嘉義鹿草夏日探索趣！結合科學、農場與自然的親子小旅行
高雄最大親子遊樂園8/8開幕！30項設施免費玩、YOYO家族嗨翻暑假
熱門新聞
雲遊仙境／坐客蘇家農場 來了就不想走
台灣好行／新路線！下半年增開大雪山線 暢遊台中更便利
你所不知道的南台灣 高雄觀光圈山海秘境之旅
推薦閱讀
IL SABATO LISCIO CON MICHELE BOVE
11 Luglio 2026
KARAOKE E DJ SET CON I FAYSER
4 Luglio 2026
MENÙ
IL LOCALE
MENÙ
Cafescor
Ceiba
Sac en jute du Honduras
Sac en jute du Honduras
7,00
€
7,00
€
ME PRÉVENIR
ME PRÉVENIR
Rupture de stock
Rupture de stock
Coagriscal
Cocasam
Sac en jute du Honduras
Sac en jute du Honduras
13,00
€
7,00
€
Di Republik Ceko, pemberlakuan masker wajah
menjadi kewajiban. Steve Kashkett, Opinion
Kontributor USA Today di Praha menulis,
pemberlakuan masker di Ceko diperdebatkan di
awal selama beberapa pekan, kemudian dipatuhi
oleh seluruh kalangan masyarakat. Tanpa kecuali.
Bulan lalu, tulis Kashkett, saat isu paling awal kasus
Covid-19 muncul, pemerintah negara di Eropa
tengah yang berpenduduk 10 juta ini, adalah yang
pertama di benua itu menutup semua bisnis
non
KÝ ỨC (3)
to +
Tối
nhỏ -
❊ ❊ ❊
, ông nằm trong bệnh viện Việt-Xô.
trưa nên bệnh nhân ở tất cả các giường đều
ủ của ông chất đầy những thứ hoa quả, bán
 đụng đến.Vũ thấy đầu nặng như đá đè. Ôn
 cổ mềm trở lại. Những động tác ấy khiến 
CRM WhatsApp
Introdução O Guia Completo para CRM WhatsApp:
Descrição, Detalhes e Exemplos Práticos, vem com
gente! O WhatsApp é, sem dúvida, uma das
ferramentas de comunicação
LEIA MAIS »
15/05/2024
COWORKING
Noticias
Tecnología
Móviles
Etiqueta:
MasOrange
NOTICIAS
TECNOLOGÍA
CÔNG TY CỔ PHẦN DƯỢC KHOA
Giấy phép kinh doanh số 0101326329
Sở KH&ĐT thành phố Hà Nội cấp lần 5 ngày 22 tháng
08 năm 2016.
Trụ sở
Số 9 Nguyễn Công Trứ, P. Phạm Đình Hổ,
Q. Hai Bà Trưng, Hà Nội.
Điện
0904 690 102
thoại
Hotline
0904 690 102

DIRECTIVE » Using the exact wording, write out all of the records.

TASK RESPONSE »
嘉義鹿草夏日探索趣！結合科學、農場與自然的親子小旅行
高雄最大親子遊樂園8/8開幕！30項設施免費玩、YOYO家族嗨翻暑假
熱門新聞
雲遊仙境／坐客蘇家農場 來了就不想走
台灣好行／新路線！下半年增開大雪山線 暢遊台中更便利
你所不知道的南台灣 高雄觀光圈山海秘境之旅
推薦閱讀
IL SABATO LISCIO CON MICHELE BOVE
11 Luglio 2026
KARAOKE E DJ SET CON I FAYSER
4 Luglio 2026
MENÙ
IL LOCALE
MENÙ
Cafescor
Ceiba
Sac en jute du Honduras
Sac en jute du Honduras
7,00
€
7,00
€
ME PRÉVENIR
ME PRÉVENIR
Rupture de stock
Rupture de stock
Coagriscal
Cocasam
Sac en jute du Honduras
Sac en jute du Honduras
13,00
€
7,00
€
Di Republik Ceko, pemberlakuan masker wajah
menjadi kewajiban. Steve Kashkett, Opinion
Kontributor USA Today di Praha menulis,
pemberlakuan masker di Ceko diperdebatkan di
awal selama beberapa pekan, kemudian dipatuhi
oleh seluruh kalangan masyarakat. Tanpa kecuali.
Bulan lalu, tulis Kashkett, saat isu paling awal kasus
Covid-19 muncul, pemerintah negara di Eropa
tengah yang berpenduduk 10 juta ini, adalah yang
pertama di benua itu menutup semua bisnis
non
KÝ ỨC (3)
to +
Tối
nhỏ -
❊ ❊ ❊
, ông nằm trong bệnh viện Việt-Xô.
trưa nên bệnh nhân ở tất cả các giường đều
ủ của ông chất đầy những thứ hoa quả, bán
 đụng đến.Vũ thấy đầu nặng như đá đè. Ôn
 cổ mềm trở lại. Những động tác ấy khiến 
CRM WhatsApp
Introdução O Guia Completo para CRM WhatsApp:
Descrição, Detalhes e Exemplos Práticos, vem com
gente! O WhatsApp é, sem dúvida, uma das
ferramentas de comunicação
LEIA MAIS »
15/05/2024
COWORKING
Noticias
Tecnología
Móviles
Etiqueta:
MasOrange
NOTICIAS
TECNOLOGÍA
CÔNG TY CỔ PHẦN DƯỢC KHOA
Giấy phép kinh doanh số 0101326329
Sở KH&ĐT thành phố Hà Nội cấp lần 5 ngày 22 tháng
08 năm 2016.
Trụ sở
Số 9 Nguyễn Công Trứ, P. Phạm Đình Hổ,
Q. Hai Bà Trưng, Hà Nội.
Điện
0904 690 102
thoại
Hotline
0904 690 102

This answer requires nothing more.